For its part, the Brotherhood side of the movement has also experienced a massive failure of its approach and influence. This is most obvious in the case of Egypt, the place of its founding and home of its most important branch. The revolt of 2011 against Mubarak’s rule finally brought the Brotherhood to power, partially through the support of a sympathetic society and the indulgence of Mubarak rivals within the Egyptian military. But the Brotherhood promptly squandered that support through its strategy of authoritarian governance, put in place late in 2012; and its regime was soon overthrown.

The Brotherhood’s failure was not simply accidental. In an important speech in 2011, its Deputy Guide, Khairat al Shater, proclaimed that its long gradualist approach had finally reached its goal, and that its vision of the state was at hand. It could therefore afford to be, indeed was required to be, more aggressive. The subsequent demise of its rule has undercut the Brotherhood’s approach.

Another Brotherhood loser of the Arab revolts has been the Syrian branch. With the support of Turkey, it sought to dominate the Syrian revolt. As Turkish columnist Burak Bekdil has put it, then Prime Minister Erdogan thought that “the Sunni majority would set up in Damascus a Muslim Brotherhood type of regime that would be subservient to Ankara.” It would be an extension and partner of ‘the Muslim Brotherhood type regime’ that Erdogan was progressively building in Turkey itself. But the Syrian Brotherhood is now effectively marginal to the civil war, dominated by the Islamic State, by Al Qaeda’s affiliate, al Nusra, and by other factions, both Islamist and more secular.

Erdogan has sometimes found it convenient to support some of these groups, including the Islamic State. Even Erdogan’s own program for Turkey is somewhat in doubt, as a result of the losses in this June’s Turkish elections. To reverse his course, Erdogan has called for new elections, to be held in November, using violence and repression, in Turkey and around it, as his core strategy to reclaim his ascension.

Might the Brotherhood, too, move in the direction of the Islamic State model? This would mean a more vigorous embrace of jihad to augment its previous “societal’ model. After its overthrow in Egypt in 2013, the senior leadership of the Brotherhood continued to affirm a non-jihadi approach. But its massive failure in Egypt has produced dissent in the younger ranks. Some now incline toward pursuing a violent strategy.

Most recently and strikingly, a group of distinguished pro-Muslim Brotherhood clerics from around the world issued a statement calling for the overthrow of the Egyptian government by all necessary means. Amr Darrag, a minister in the Brotherhood government, reflecting on its fall, has said, “The main lesson I learned is that gradual change will not work.” If these new trends continue, the Brotherhood will come ever closer to the new Islamic State’s violent norm.

At all events, for the foreseeable future the Islamic State, the Islamic Caliphate, will be the colossus of the Sunni Islamist movement. It will generate a strong gravitational pull on other Islamists.

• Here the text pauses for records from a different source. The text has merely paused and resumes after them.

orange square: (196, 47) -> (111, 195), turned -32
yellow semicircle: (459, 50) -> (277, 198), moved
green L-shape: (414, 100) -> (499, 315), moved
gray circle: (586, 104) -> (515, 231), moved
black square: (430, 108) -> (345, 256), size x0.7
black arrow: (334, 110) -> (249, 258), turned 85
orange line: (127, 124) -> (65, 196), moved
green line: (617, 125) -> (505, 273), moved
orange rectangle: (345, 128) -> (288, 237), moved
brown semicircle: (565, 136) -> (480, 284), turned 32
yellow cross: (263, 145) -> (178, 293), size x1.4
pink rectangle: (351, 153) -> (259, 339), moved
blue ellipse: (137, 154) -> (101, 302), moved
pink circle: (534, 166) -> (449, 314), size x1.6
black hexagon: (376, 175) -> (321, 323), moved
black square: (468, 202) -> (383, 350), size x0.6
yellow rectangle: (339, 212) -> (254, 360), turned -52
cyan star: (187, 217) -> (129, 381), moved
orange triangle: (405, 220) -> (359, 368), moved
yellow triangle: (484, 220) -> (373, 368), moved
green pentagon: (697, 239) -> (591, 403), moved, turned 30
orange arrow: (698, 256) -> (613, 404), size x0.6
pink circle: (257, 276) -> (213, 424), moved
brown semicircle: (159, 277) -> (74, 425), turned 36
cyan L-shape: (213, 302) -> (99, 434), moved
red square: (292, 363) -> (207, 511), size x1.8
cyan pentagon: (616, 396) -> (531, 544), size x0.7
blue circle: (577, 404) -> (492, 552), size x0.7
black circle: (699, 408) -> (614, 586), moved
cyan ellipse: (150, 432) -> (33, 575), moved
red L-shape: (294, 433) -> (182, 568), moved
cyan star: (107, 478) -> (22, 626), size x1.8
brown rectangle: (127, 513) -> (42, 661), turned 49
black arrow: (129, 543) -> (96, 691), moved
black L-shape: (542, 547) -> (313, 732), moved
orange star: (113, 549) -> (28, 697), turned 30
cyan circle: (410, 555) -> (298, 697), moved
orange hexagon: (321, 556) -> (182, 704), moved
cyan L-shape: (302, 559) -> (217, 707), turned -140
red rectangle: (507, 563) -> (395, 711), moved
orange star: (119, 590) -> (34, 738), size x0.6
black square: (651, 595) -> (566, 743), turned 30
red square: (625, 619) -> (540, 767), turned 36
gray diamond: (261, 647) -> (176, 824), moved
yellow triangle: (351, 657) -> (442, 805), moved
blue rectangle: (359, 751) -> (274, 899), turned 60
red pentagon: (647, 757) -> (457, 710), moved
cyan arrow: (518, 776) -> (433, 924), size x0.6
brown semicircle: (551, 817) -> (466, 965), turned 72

Of course, the Islamic State faces obstacles on the road to further success. It has many enemies. Some are in the skies above in the form of the allied air campaign against it. No doubt it would prefer not to have to face allied bombing, but it has adapted to it. In this and other respects, the Islamic State has thus far proven to be strategically and tactically adept. It continues to consolidate its position, for example, through its capture of Ramadi in Iraq and Palmyra in Syria, this year.

On the ground, the enemies the Islamic State faces are diverse: other Islamist groups in Syria, the Kurds, and Shiite forces led by Iran. The enmity of the last would seem especially grievous, given their strength. Nevertheless, the Islamic State’s hostility to Shiism as a centuries-old, heretical betrayal of true Islam is well known and exceeds that of all other Islamist groups.

After the capture of Mosul, the Islamic State spokesman announced its further ambition to capture and desecrate the Shiite holy cities of Kerbela and Najaf. It might appear imprudent to provoke such a powerful enemy. In fact, the leaders of Al Qaeda decried such imprudence, going back to its origins under the leadership of the late Abu Musab al-Zarqawi. In Iraq in 2014 it produced a large Shiite mobilization that enhanced the influence of Iran.

Still, this enmity cuts more than one way, and in some respects strengthens the Islamic State. The current aggressiveness of Iran and its Shiite empire has raised the sectarian conflict of Sunnis and Shiites to be the defining conflict within the Middle East. This leads to the hope among Sunnis that a champion of their own will arise to do battle with Iran. The Islamic State presents itself as that champion, and an especially pure one, precisely because it appears so uncompromising. In this respect, its celebration of violence and brutality is a “plus,” rather than the “minus” outsiders suppose.

It is a declaration that ISIL really “means business” in a way that evokes more ancient and glorious days. ISIL’s narrative has been and continues to be especially preoccupied by the founding generation of Islam and its presumed glories, glories which are contested in principle by Shiites. This has and may further enhance its status among Sunni Islamists

But it has also attracted no small amount of sympathy among Sunnis generally who are hardly impressed by the strength of their traditional rulers in the struggle with Iran and its Shiite revolution. Indeed, although the rulers themselves know they are threatened by the Islamic State, in principle and practice, they may quietly welcome the Islamic State the longer the struggle with Iran goes on.

The net result, for the present, bodes well for the Islamic State. It does not bode well for the Middle East if the dominant forces prove to be its empire and that of the Shiites led by Iran.

President Obama has suggested that eventually an equilibrium will come to pass among the contending forces. Perhaps. But the road to it will be drenched in blood, and it cannot be ruled out that some of it may be our own. Indeed, harming Americans may be the new coin of the realm in the competition among Islamists for funds and broader support. For despite their rivalry, there is one thing on which Iran, the Islamic State, and its Sunni Islamist rivals can agree: enmity towards us and doing us harm. Iran and Al Qaeda already have; the Islamic State is beginning to enter that competition with the winds of its new leadership of the Islamist movement at its back.